Who Needs to Know and When? Handling Confidentiality in a Business Sale
One of the greatest concerns for business owners in a sale process is not the valuation — it is the question of who learns about the plans to sell, and when. Disclosing too early can have devastating consequences: key employees resign, customers preemptively switch suppliers, suppliers worsen their terms. Disclosing too late, on the other hand, can breach legal obligations and cause lasting damage to trust. Managing the flow of information correctly is an art — and it follows a clear principle: need-to-know.
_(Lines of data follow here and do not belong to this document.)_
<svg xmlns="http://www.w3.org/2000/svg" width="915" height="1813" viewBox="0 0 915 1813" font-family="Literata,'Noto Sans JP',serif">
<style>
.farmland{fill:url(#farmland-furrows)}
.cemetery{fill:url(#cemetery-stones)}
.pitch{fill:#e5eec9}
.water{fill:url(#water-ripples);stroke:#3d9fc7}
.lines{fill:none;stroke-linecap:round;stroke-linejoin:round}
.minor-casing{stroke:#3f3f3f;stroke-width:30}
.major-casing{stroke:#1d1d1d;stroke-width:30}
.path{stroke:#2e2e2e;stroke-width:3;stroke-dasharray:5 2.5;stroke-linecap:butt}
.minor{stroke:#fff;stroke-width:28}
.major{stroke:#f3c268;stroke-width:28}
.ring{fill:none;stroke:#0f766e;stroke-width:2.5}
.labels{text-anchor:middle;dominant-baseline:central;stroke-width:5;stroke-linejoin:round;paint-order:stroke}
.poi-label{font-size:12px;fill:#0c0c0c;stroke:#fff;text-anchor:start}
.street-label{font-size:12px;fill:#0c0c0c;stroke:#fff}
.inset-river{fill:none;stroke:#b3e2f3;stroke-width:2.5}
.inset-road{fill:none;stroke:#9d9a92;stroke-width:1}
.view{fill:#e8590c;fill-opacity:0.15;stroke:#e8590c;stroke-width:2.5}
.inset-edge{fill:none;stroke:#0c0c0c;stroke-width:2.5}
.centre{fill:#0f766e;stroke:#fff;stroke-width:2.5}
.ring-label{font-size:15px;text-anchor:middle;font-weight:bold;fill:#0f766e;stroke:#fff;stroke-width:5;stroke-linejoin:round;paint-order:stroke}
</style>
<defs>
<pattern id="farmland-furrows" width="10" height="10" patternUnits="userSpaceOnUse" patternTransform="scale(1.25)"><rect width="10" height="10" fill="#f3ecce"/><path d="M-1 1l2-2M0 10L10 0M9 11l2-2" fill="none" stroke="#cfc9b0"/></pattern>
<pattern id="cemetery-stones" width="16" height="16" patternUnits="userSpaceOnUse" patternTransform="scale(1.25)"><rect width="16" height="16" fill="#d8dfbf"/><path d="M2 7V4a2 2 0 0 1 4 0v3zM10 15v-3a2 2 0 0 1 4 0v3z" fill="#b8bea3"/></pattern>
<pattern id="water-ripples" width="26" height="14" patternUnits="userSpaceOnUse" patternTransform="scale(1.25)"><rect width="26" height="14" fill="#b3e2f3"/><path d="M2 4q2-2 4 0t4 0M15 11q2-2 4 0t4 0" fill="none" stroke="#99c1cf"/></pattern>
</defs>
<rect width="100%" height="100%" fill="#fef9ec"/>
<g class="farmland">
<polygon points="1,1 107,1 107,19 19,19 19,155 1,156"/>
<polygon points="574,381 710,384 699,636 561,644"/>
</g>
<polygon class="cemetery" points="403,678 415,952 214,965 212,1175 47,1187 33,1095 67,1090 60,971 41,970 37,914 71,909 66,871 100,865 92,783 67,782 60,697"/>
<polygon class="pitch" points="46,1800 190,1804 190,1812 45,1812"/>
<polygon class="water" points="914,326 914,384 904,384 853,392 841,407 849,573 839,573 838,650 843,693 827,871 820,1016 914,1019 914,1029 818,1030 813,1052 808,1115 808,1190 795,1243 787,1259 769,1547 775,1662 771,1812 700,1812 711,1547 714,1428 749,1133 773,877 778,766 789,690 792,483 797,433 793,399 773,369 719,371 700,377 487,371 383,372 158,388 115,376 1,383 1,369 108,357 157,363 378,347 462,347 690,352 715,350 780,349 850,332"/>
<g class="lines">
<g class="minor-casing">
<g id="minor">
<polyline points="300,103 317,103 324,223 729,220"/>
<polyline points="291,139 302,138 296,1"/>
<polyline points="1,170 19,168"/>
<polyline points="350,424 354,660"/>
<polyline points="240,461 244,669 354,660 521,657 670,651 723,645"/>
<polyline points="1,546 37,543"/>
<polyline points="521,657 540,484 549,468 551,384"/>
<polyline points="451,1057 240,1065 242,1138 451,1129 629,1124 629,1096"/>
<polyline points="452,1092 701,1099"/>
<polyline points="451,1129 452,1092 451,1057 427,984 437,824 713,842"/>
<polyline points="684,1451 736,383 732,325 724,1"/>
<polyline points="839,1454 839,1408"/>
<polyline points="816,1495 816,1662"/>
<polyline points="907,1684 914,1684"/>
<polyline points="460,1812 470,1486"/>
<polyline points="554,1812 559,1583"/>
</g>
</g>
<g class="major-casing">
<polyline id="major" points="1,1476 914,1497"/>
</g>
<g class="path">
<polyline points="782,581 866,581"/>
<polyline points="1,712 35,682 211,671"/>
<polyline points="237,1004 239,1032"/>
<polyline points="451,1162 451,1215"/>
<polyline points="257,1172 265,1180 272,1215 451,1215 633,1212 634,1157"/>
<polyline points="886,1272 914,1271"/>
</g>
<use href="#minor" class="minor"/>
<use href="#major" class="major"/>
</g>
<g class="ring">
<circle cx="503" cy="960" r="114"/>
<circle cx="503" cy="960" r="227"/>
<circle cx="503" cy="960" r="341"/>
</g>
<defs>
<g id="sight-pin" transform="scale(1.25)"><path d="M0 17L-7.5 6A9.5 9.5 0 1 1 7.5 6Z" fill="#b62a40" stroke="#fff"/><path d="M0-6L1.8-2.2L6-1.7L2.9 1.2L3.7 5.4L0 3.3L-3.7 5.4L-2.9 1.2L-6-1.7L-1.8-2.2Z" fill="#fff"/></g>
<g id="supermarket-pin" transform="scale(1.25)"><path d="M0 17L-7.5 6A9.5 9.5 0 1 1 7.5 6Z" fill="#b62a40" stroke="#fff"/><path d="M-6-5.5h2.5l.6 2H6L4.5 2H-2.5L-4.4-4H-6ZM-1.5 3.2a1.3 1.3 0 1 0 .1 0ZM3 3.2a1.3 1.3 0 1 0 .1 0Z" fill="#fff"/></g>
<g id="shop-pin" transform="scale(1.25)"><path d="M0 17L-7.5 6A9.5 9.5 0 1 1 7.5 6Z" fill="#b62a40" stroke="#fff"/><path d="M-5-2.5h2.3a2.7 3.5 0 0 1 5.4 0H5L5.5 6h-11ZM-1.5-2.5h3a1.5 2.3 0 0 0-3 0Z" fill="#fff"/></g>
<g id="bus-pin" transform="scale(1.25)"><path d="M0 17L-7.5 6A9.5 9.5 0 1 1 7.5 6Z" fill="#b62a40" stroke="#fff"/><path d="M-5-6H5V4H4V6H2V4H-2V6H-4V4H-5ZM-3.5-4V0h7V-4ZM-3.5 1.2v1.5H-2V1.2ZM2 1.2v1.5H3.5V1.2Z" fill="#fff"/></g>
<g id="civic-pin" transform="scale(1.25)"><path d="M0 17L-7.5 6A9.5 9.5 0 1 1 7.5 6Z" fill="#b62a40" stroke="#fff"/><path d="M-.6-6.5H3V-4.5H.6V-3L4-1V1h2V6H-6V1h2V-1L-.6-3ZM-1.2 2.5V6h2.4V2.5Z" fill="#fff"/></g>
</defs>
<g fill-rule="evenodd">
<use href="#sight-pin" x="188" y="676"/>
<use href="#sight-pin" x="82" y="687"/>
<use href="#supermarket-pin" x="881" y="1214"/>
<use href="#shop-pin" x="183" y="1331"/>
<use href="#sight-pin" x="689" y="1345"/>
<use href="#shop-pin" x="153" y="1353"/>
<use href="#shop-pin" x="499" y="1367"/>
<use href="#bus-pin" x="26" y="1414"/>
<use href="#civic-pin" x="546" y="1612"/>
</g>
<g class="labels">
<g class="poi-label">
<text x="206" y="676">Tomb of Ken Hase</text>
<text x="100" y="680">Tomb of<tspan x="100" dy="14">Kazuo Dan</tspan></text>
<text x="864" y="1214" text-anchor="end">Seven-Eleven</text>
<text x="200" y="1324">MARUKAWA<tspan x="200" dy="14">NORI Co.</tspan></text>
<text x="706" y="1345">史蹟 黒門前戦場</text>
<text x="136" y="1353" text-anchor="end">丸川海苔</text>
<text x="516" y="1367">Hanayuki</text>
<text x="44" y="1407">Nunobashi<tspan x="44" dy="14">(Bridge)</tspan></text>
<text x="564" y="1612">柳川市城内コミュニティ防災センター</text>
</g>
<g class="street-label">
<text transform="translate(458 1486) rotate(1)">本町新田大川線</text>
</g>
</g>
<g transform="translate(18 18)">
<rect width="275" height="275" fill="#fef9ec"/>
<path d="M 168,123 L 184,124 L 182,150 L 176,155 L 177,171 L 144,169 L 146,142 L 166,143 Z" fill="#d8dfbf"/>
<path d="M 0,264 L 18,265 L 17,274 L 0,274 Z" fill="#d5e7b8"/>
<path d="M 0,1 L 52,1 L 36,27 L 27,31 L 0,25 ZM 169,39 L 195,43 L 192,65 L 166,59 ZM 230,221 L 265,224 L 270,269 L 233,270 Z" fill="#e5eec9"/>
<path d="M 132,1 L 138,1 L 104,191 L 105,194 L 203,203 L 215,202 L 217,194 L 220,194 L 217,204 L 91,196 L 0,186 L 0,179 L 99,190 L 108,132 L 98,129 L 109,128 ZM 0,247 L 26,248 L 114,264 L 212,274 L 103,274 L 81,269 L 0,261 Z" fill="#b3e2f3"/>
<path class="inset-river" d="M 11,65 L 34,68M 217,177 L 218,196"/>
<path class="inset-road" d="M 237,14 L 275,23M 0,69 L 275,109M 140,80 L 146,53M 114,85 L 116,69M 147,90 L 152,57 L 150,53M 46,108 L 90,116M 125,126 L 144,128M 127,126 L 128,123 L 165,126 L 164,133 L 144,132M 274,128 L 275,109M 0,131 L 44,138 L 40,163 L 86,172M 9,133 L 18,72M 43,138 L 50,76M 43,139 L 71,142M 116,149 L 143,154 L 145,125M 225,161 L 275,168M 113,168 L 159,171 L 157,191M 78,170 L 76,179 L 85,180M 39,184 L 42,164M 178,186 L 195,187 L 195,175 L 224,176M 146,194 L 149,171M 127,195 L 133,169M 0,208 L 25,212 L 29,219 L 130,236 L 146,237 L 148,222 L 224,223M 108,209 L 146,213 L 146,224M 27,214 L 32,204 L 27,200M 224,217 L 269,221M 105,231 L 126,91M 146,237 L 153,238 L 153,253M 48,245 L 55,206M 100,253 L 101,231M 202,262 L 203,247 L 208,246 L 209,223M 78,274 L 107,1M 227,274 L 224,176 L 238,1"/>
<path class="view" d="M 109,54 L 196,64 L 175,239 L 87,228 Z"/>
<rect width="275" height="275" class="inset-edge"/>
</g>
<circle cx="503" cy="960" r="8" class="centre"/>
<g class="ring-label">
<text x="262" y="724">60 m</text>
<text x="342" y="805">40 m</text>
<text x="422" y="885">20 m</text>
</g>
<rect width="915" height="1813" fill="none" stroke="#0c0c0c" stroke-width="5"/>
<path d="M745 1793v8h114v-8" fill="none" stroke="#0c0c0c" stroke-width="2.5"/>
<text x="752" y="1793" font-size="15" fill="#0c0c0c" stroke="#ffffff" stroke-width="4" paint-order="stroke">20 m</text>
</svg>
Why Confidentiality Is So Critical
During a business sale, the company exists in a fragile state of limbo for many months. Employees who learn too early about the impending change of ownership react with uncertainty — and uncertainty leads to attrition. High performers, who have the best outside options, are the first to act on them. A company that loses its top sales executive or chief developer during the sale process is suddenly a very different proposition in Due Diligence.
The same applies to customers: if a key customer learns that the business is being sold, they may begin exploring alternatives — not out of ill will, but out of prudent business practice. And suppliers who become aware of an impending change of ownership will negotiate their next contract renewal from a different position.
The NDA: The Foundation of All Confidentiality
Before anyone outside the innermost circle is informed, a robust Non-Disclosure Agreement (NDA) must be in place. A well-drafted NDA covers more than just the obvious. It should include at a minimum:
- Purpose limitation: The information received may be used exclusively to evaluate the transaction — not for competitive purposes.
- Return and deletion obligations: After negotiations are terminated, all documents shared must be returned or demonstrably deleted.
- Non-solicitation clause: The prospective buyer may not recruit employees of the target company — neither during the process nor for a defined period thereafter.
- Duration and penalties: A minimum term of 24 months, with clearly defined contractual penalties for breach.
The Four Phases of Staged Disclosure
Professionally managed sale processes follow a clear phased plan — the further the process has advanced, the more people are brought into the loop:
The intention remains within the innermost circle. No employee, no tax advisor, no external lawyer beyond the directly mandated one is aware of the process.
Once a serious prospective buyer has signed a letter of intent, the CFO, head of accounting, and where applicable a lawyer for Due Diligence preparation are brought in — under NDA.
After the SPA is signed, senior management and key performers are informed. Planning of internal communications for closing also begins at this stage.
Only after the transaction has been completed is the general public informed — with carefully prepared communications that emphasise continuity and stability.
Statutory Obligations: What You Cannot Ignore
In an Asset Deal (purchase of individual assets rather than company shares), Section 613a of the German Civil Code (BGB) applies: employees must be informed about the transfer of business operations and have a right of objection. This notification must take place before the transfer — there is no discretion here. An existing works council also has information and consultation rights under Section 111 of the Works Constitution Act (BetrVG) in the case of material changes to operations — which a business sale typically constitutes.
Customer Communications: What a Sound Plan Contains
The message to customers should never be reactive — it should be planned, coordinated, and framed positively. A professional communications plan includes: a clear message about the continuity of the business relationship, an introduction of the new owner with their strengths, a personal note from the outgoing owner, and a direct point of contact at the buyer. What customers want to hear is not who has bought the company, but that their orders, their terms, and their points of contact are secure.
Disclaimer
This article is intended for general information purposes only and does not constitute legal, tax or financial advice. For company-specific decisions, we recommend consulting qualified professionals. All liability is excluded.